START Source material
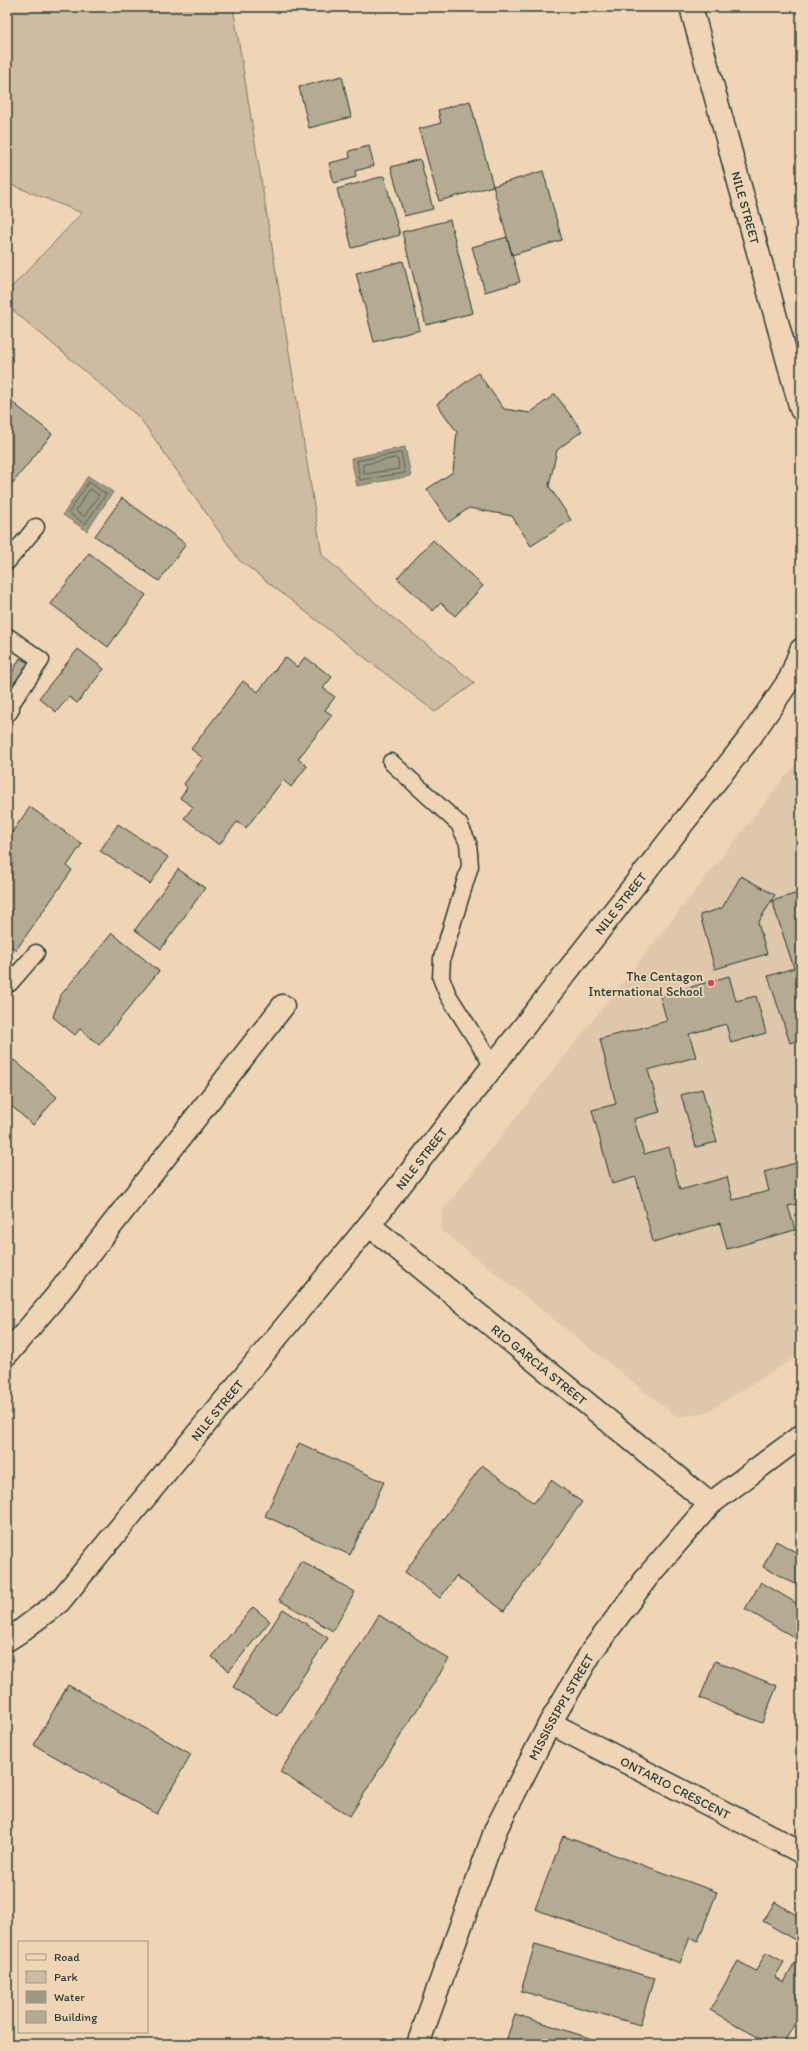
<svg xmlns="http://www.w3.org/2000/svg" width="808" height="2051" font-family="Itim,sans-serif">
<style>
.built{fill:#dec7ab}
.green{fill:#cebba1;stroke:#767c6a}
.water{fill:#9d9983;stroke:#6b7463}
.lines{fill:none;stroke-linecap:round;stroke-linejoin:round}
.shore{stroke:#516254;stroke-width:1}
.building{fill:#b5aa92;stroke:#1f3d34}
.lane-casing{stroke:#1f3d34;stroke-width:19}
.street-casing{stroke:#1f3d34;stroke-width:25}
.lane{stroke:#f0d4b6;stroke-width:16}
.street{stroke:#f0d4b6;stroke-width:22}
.poi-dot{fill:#d1495b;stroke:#f0d4b6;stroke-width:1.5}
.labels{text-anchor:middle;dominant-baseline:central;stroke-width:4;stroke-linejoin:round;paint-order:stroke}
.street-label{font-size:13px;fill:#1f3d34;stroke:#f0d4b6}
.poi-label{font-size:13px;fill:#1f3d34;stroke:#f0d4b6;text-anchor:end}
</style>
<rect width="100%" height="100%" fill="#f0d4b6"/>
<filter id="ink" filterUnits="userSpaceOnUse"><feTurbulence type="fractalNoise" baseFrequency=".025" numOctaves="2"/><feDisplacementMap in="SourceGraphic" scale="8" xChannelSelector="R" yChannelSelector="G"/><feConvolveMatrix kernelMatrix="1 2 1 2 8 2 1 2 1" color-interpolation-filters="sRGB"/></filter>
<g filter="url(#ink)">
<path class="built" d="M 801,757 L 801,1354 L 705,1413 L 677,1417 L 441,1230 L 443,1210 Z"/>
<path class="green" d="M 7,7 L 233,7 L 322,555 L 387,613 L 475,683 L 435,712 L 239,560 L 140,418 L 7,305 L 7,292 L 82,213 L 7,183 Z"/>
<path class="water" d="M 405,447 L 411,476 L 357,486 L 351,458 Z
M 88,476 L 113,492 L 87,531 L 63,515 Z"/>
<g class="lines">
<path class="shore" d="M 401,453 L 405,473 L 360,480 L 357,461 Z
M 396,458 L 398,460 L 399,469 L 364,474 L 363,465 Z
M 89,482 L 106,494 L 85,524 L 69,513 Z
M 90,489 L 99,495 L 84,517 L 76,511 Z"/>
</g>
<path class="building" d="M 342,76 L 351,117 L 309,128 L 299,87 Z
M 470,101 L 493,186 L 439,201 L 419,129 L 441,123 L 438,110 Z
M 369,146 L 374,166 L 355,171 L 356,177 L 334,183 L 329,163 L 350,158 L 349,151 Z
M 420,159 L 433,209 L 404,216 L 391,167 Z
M 543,171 L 562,240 L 512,255 L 493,186 Z
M 384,176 L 400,235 L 352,248 L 337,189 Z
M 450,220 L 473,313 L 426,325 L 402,232 Z
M 507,237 L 520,282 L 485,292 L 472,247 Z
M 403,261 L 420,330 L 374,342 L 356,273 Z
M 478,373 L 504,409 L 530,413 L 555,394 L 582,431 L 557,450 L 549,486 L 571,520 L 531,546 L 512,516 L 469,508 L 449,522 L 427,489 L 453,472 L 457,432 L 437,404 Z
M 7,398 L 52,434 L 7,490 Z
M 122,498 L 186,544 L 159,581 L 95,536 Z
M 433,540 L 483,586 L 455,616 L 441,603 L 433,611 L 397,578 Z
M 89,553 L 146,595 L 108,647 L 51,604 Z
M 78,649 L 104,669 L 77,703 L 69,697 L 56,712 L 39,698 Z
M 285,657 L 297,667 L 305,657 L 332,677 L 323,688 L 335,697 L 325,710 L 332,715 L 298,759 L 307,766 L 291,787 L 283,780 L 246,828 L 237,822 L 219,845 L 184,818 L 193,807 L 180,798 L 187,788 L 184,784 L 203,758 L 191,749 L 243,681 L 258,692 Z
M 20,658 L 32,665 L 19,690 L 7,682 Z
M 30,807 L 82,844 L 67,866 L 72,870 L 16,950 L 7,943 L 7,839 Z
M 118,824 L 168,857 L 150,884 L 100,851 Z
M 178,869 L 205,888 L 161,949 L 135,930 Z
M 741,876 L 775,895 L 758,923 L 767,954 L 715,969 L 700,915 L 722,908 Z
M 801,892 L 801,1039 L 790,1043 L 768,976 L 794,968 L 772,901 Z
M 112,933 L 159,971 L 99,1045 L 80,1029 L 75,1035 L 53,1017 L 60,996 Z
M 729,976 L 736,1001 L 756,996 L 766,1033 L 731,1043 L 726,1024 L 689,1034 L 696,1057 L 648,1070 L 660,1112 L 634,1119 L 644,1154 L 669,1147 L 680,1190 L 727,1177 L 733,1200 L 769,1191 L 764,1172 L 799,1162 L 801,1169 L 801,1203 L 788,1206 L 795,1230 L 727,1249 L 720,1223 L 653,1242 L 636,1177 L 612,1184 L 592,1110 L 616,1104 L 600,1039 L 667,1021 L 660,996 Z
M 14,1060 L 57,1097 L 33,1125 L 7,1102 L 7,1068 Z
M 702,1089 L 717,1142 L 696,1147 L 681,1095 Z
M 299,1443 L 384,1482 L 350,1555 L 265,1516 Z
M 482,1465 L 534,1503 L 551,1480 L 582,1502 L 504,1611 L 456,1576 L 440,1598 L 405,1572 Z
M 776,1541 L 801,1555 L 801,1587 L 763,1567 Z
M 301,1561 L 355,1592 L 333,1631 L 279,1600 Z
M 761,1582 L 801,1606 L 801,1641 L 745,1609 Z
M 253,1607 L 270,1621 L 229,1671 L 212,1657 Z
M 283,1609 L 328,1638 L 277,1716 L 233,1687 Z
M 379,1615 L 449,1659 L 350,1816 L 280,1772 Z
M 715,1661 L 777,1686 L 762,1723 L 700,1698 Z
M 68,1685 L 191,1754 L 157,1814 L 34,1745 Z
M 563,1836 L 717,1892 L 698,1941 L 690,1937 L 680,1963 L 535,1909 Z
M 775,1902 L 801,1918 L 801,1938 L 798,1942 L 763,1921 Z
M 535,1944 L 654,1978 L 640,2025 L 521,1991 Z
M 766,1952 L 784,1962 L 775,1977 L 784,1982 L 795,1963 L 801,1967 L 801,2013 L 783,2044 L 770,2044 L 710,2010 L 738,1961 L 756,1971 Z
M 515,2014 L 608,2044 L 505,2044 Z
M 734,2037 L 746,2044 L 730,2044 Z"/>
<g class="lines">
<defs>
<path id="lane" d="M 7,562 L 36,527
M 7,636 L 41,660 L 8,708
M 391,762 L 459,824 L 468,843 L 470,866 L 442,958 L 441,978 L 448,995 L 493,1066
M 7,983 L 10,983 L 36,953"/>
<g id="street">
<path id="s1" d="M 691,7 L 801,409"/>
<path d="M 7,710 L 8,708"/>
<path id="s2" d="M 369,1225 L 710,1504"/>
<path d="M 7,1354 L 57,1295 L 283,1006"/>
<path id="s3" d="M 7,1640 L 18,1633 L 59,1602 L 369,1225 L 751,736 L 790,679 L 801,650"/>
<path id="s4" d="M 550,1723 L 801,1852"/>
<path id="s5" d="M 418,2044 L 496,1829 L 550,1723 L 592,1651 L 648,1576 L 710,1504 L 801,1436"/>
</g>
</defs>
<use href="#lane" class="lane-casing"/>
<use href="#street" class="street-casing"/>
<use href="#lane" class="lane"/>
<use href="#street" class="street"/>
</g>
</g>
<circle class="poi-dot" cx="711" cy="983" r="4"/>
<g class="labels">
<g class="street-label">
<text stroke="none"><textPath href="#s1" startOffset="208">NILE STREET</textPath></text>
<text stroke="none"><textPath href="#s3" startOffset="961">NILE STREET</textPath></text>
<text stroke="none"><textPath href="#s3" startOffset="637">NILE STREET</textPath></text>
<text stroke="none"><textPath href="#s2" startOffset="220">RIO GARCIA STREET</textPath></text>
<text stroke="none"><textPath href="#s3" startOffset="313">NILE STREET</textPath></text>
<text stroke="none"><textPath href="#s5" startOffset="367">MISSISSIPPI STREET</textPath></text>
<text stroke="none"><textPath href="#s4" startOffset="141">ONTARIO CRESCENT</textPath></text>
</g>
<g class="poi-label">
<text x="703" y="976">The Centagon<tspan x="703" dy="15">International School</tspan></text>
</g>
</g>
<rect width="808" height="2051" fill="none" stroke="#f0d4b6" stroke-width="24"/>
<rect x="12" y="12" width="784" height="2027" fill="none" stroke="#1f3d34" stroke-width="1.5" filter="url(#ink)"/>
<rect x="18" y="1941" width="130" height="92" fill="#f0d4b6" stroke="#9c9882"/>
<rect x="26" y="1954" width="20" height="6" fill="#f0d4b6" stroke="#9c9882"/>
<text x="54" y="1961" font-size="12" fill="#1f3d34">Road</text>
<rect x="26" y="1971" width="20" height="12" fill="#cebba1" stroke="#9c9882"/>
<text x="54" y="1981" font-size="12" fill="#1f3d34">Park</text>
<rect x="26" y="1991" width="20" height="12" fill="#9d9983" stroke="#9c9882"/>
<text x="54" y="2001" font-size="12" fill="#1f3d34">Water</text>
<rect x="26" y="2011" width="20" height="12" fill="#b5aa92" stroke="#9c9882"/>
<text x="54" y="2021" font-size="12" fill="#1f3d34">Building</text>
</svg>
END Source material
▶ **What to produce**: Filter the records above for lines with "labels".

▶ **Written solution**:
.labels{text-anchor:middle;dominant-baseline:central;stroke-width:4;stroke-linejoin:round;paint-order:stroke}
<g class="labels">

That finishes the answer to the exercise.